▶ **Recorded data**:
┏━━
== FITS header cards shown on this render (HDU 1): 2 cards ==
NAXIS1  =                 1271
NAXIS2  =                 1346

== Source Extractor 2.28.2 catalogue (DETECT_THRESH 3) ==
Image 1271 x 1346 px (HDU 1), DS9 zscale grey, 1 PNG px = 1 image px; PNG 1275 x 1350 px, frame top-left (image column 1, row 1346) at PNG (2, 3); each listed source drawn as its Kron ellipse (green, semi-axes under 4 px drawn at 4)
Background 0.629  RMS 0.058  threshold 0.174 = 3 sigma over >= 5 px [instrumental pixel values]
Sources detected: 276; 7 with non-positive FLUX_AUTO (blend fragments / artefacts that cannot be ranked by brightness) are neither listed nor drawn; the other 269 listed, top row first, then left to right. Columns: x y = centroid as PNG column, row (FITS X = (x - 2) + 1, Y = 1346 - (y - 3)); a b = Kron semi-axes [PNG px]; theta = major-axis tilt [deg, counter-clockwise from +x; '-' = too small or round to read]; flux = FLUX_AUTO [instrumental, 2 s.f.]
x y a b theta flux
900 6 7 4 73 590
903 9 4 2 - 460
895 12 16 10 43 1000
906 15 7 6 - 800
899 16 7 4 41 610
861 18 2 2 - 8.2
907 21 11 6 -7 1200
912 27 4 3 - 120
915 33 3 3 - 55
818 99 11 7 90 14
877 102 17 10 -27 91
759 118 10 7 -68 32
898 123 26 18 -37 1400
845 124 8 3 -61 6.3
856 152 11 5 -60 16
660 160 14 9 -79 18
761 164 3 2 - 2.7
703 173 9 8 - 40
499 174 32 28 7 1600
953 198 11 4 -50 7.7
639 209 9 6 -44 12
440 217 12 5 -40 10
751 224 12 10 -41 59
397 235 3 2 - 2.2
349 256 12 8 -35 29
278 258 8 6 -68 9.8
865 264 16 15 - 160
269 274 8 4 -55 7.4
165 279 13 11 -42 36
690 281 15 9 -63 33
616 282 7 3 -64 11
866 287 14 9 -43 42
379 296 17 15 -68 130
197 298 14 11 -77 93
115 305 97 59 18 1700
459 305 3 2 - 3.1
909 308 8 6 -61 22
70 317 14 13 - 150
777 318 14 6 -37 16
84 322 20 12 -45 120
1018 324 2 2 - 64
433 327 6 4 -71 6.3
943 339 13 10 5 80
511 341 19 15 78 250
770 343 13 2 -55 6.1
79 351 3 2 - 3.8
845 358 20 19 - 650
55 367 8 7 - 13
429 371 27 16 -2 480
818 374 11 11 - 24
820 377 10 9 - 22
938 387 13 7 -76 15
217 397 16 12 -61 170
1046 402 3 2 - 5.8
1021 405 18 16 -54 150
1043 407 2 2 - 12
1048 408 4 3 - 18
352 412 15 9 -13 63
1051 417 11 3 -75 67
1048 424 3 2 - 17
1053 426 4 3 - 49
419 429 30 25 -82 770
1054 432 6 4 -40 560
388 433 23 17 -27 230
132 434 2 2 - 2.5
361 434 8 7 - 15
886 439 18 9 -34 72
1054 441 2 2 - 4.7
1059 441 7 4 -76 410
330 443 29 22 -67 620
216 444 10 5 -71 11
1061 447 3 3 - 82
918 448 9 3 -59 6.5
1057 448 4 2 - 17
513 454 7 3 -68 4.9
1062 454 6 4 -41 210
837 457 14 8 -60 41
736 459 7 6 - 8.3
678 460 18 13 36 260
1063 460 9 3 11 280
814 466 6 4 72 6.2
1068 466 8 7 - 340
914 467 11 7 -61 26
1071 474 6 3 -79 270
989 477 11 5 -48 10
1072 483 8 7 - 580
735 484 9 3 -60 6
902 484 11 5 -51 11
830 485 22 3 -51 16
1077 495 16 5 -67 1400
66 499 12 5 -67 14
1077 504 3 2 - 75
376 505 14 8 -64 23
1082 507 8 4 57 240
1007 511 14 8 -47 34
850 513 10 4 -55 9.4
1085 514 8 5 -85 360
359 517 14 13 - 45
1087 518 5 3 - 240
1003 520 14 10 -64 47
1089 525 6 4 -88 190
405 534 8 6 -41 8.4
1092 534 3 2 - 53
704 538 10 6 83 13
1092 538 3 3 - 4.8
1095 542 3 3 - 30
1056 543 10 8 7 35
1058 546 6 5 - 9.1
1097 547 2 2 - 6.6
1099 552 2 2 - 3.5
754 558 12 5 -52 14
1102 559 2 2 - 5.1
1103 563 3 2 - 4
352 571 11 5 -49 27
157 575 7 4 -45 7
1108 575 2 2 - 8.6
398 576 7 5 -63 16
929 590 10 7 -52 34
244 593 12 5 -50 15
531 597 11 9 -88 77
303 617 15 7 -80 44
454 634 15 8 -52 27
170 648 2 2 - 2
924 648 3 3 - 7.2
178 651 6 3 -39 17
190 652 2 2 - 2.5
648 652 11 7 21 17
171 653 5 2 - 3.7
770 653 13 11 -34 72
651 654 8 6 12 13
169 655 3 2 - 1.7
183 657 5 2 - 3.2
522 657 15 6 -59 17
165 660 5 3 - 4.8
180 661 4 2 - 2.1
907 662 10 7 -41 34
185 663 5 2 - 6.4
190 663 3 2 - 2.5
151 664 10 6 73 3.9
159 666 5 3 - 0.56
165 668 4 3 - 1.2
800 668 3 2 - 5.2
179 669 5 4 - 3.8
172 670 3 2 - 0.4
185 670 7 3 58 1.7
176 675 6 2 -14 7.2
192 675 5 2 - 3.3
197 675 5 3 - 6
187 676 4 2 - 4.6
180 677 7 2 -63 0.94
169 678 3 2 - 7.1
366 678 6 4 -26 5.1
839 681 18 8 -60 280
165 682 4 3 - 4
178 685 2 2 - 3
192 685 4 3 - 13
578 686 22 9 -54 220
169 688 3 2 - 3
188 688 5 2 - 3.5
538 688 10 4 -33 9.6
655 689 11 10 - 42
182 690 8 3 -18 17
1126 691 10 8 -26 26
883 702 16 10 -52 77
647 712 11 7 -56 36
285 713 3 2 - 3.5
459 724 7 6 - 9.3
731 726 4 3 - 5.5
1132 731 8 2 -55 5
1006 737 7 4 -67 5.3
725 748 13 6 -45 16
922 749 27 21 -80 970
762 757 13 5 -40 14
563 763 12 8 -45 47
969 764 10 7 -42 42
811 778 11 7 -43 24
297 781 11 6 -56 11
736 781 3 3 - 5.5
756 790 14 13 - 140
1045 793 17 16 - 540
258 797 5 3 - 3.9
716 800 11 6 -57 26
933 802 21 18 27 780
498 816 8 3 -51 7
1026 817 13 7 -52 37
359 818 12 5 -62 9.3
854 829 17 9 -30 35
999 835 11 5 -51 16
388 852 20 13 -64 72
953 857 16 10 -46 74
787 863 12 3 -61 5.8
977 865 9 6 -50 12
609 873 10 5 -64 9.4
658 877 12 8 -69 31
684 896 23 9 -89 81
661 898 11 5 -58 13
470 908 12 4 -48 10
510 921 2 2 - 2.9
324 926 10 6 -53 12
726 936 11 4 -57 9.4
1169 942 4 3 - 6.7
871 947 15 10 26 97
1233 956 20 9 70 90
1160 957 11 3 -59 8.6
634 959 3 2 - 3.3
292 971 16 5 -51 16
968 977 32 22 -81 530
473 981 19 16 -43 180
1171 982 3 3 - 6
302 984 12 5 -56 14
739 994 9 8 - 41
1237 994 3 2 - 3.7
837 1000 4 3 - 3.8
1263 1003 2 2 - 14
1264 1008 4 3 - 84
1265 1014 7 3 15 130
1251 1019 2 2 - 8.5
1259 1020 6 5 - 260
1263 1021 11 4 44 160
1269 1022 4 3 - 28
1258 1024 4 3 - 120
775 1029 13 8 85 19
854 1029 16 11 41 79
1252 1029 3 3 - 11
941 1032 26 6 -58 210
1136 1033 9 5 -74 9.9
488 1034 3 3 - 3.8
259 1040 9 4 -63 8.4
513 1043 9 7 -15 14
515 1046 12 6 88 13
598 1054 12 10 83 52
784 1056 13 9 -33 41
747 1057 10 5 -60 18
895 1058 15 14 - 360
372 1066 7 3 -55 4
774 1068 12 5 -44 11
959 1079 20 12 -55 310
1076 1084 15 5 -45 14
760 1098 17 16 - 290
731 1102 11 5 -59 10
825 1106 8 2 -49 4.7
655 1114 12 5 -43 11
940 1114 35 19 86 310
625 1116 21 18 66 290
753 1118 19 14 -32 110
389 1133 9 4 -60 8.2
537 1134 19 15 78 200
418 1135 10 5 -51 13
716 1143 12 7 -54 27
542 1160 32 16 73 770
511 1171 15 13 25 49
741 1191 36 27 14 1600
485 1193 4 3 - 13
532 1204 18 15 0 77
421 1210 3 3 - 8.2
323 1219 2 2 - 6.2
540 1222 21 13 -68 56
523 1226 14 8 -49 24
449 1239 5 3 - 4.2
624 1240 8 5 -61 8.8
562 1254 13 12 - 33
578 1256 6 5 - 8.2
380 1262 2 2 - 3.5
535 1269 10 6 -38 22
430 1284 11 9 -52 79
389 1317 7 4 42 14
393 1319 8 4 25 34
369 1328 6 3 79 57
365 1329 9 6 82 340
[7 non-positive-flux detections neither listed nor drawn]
┗━━
▶ **Task prompt**:
Copy out word for word the lines beginning with the one containing "Source Extractor 2.28.2" and continuing through the one containing "197 298 14 11 -77 93".

▶ **Expected output**:
== Source Extractor 2.28.2 catalogue (DETECT_THRESH 3) ==
Image 1271 x 1346 px (HDU 1), DS9 zscale grey, 1 PNG px = 1 image px; PNG 1275 x 1350 px, frame top-left (image column 1, row 1346) at PNG (2, 3); each listed source drawn as its Kron ellipse (green, semi-axes under 4 px drawn at 4)
Background 0.629  RMS 0.058  threshold 0.174 = 3 sigma over >= 5 px [instrumental pixel values]
Sources detected: 276; 7 with non-positive FLUX_AUTO (blend fragments / artefacts that cannot be ranked by brightness) are neither listed nor drawn; the other 269 listed, top row first, then left to right. Columns: x y = centroid as PNG column, row (FITS X = (x - 2) + 1, Y = 1346 - (y - 3)); a b = Kron semi-axes [PNG px]; theta = major-axis tilt [deg, counter-clockwise from +x; '-' = too small or round to read]; flux = FLUX_AUTO [instrumental, 2 s.f.]
x y a b theta flux
900 6 7 4 73 590
903 9 4 2 - 460
895 12 16 10 43 1000
906 15 7 6 - 800
899 16 7 4 41 610
861 18 2 2 - 8.2
907 21 11 6 -7 1200
912 27 4 3 - 120
915 33 3 3 - 55
818 99 11 7 90 14
877 102 17 10 -27 91
759 118 10 7 -68 32
898 123 26 18 -37 1400
845 124 8 3 -61 6.3
856 152 11 5 -60 16
660 160 14 9 -79 18
761 164 3 2 - 2.7
703 173 9 8 - 40
499 174 32 28 7 1600
953 198 11 4 -50 7.7
639 209 9 6 -44 12
440 217 12 5 -40 10
751 224 12 10 -41 59
397 235 3 2 - 2.2
349 256 12 8 -35 29
278 258 8 6 -68 9.8
865 264 16 15 - 160
269 274 8 4 -55 7.4
165 279 13 11 -42 36
690 281 15 9 -63 33
616 282 7 3 -64 11
866 287 14 9 -43 42
379 296 17 15 -68 130
197 298 14 11 -77 93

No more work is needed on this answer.